_About this exercise:_
Select each line in the records below that contains the string "chart" and copy it out. Matching is case-sensitive.

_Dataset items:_
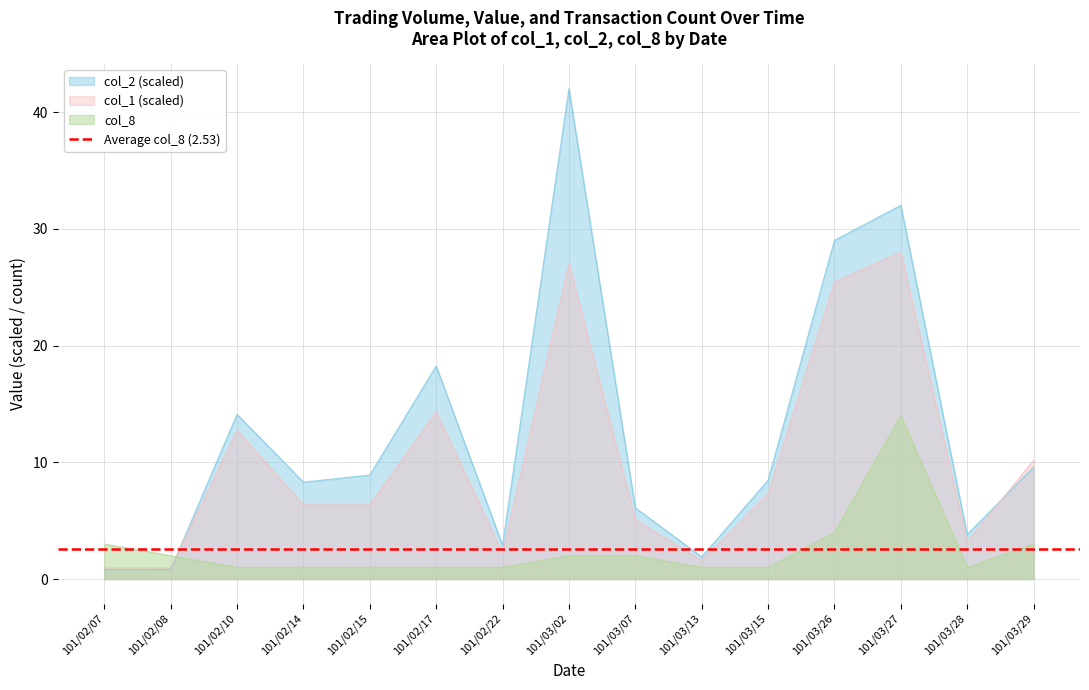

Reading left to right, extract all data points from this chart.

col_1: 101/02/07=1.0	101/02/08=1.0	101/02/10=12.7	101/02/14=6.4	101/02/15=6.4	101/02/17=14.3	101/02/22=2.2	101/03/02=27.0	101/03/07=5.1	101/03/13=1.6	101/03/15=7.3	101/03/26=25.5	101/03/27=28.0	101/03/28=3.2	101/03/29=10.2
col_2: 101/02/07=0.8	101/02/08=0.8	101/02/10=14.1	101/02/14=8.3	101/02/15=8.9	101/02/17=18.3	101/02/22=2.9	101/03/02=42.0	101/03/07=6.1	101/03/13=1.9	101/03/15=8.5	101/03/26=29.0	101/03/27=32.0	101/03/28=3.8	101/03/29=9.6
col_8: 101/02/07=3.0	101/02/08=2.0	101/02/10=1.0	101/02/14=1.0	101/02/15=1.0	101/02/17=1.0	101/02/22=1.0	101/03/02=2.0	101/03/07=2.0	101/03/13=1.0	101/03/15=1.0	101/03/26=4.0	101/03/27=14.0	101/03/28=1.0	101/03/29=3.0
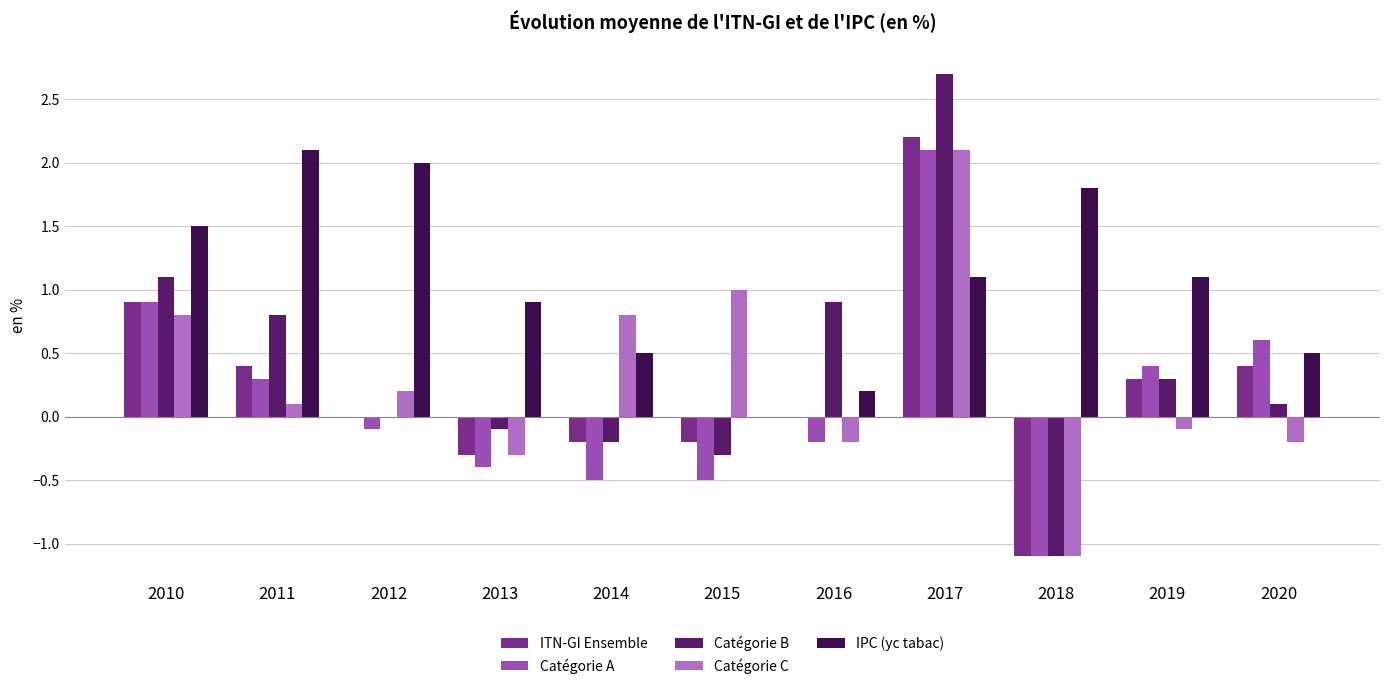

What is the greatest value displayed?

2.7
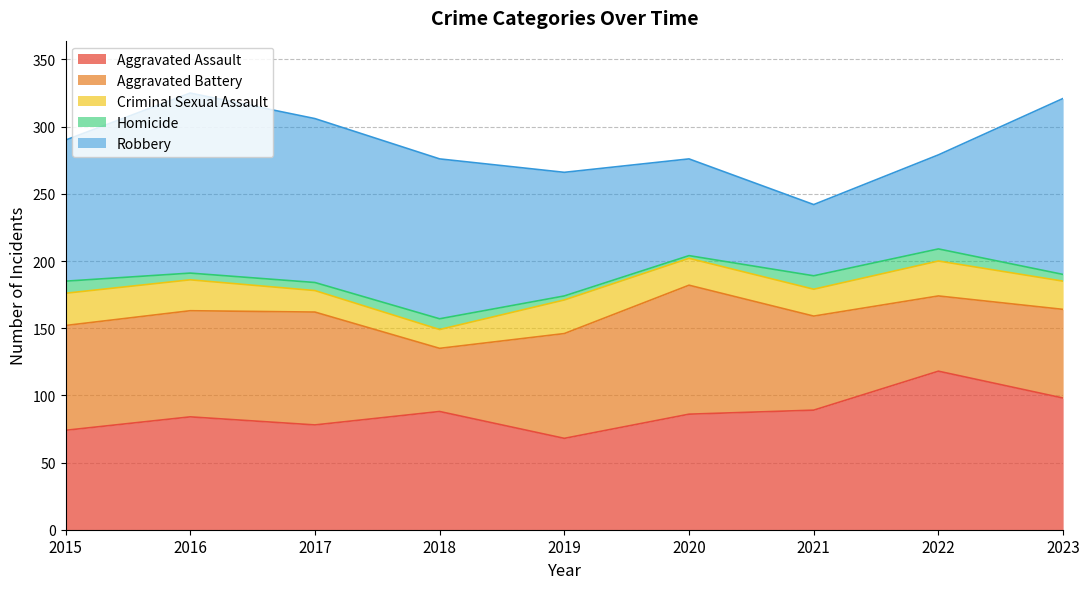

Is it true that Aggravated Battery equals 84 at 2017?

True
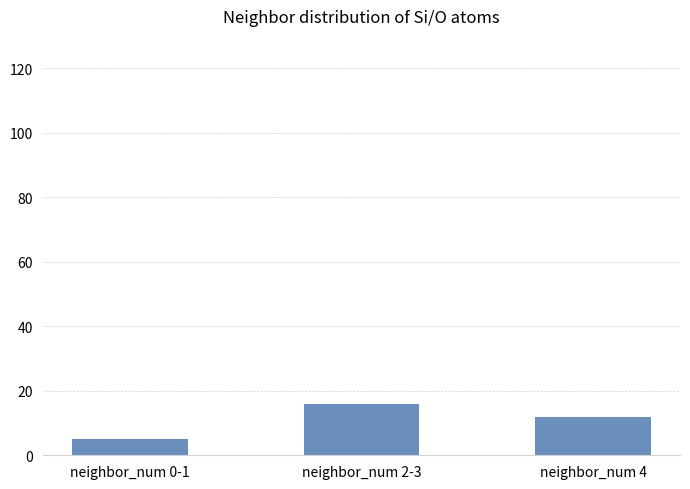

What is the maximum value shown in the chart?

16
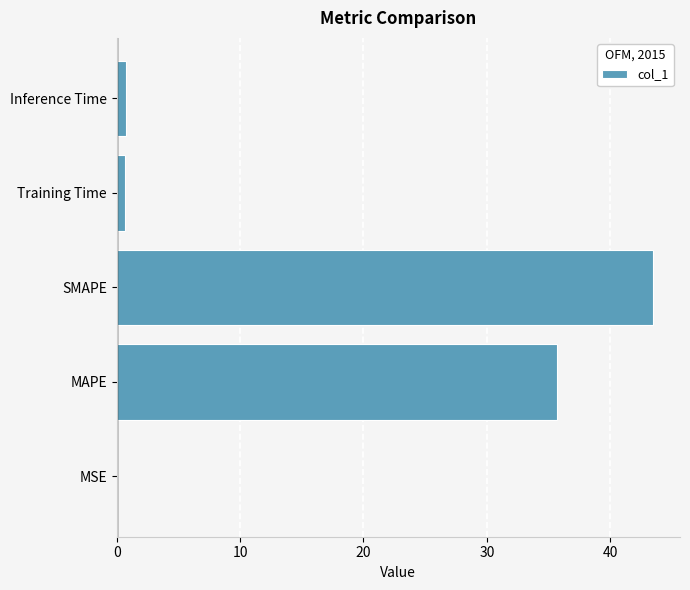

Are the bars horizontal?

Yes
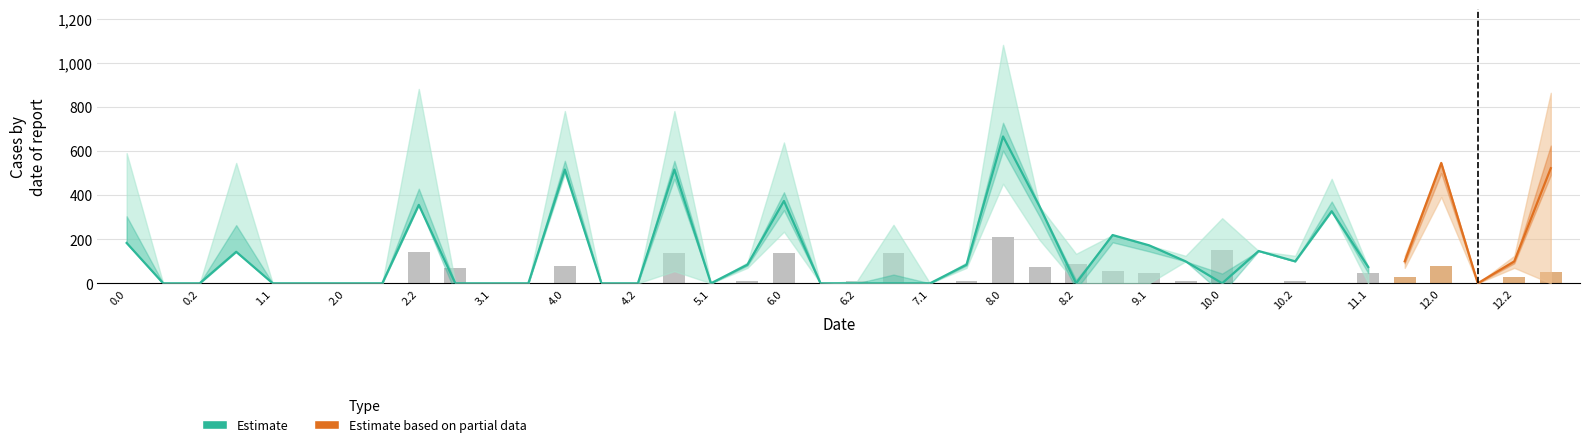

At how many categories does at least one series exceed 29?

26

_Your response:_
Reading left to right, extract all data points from this chart.
What is the maximum value shown in the chart?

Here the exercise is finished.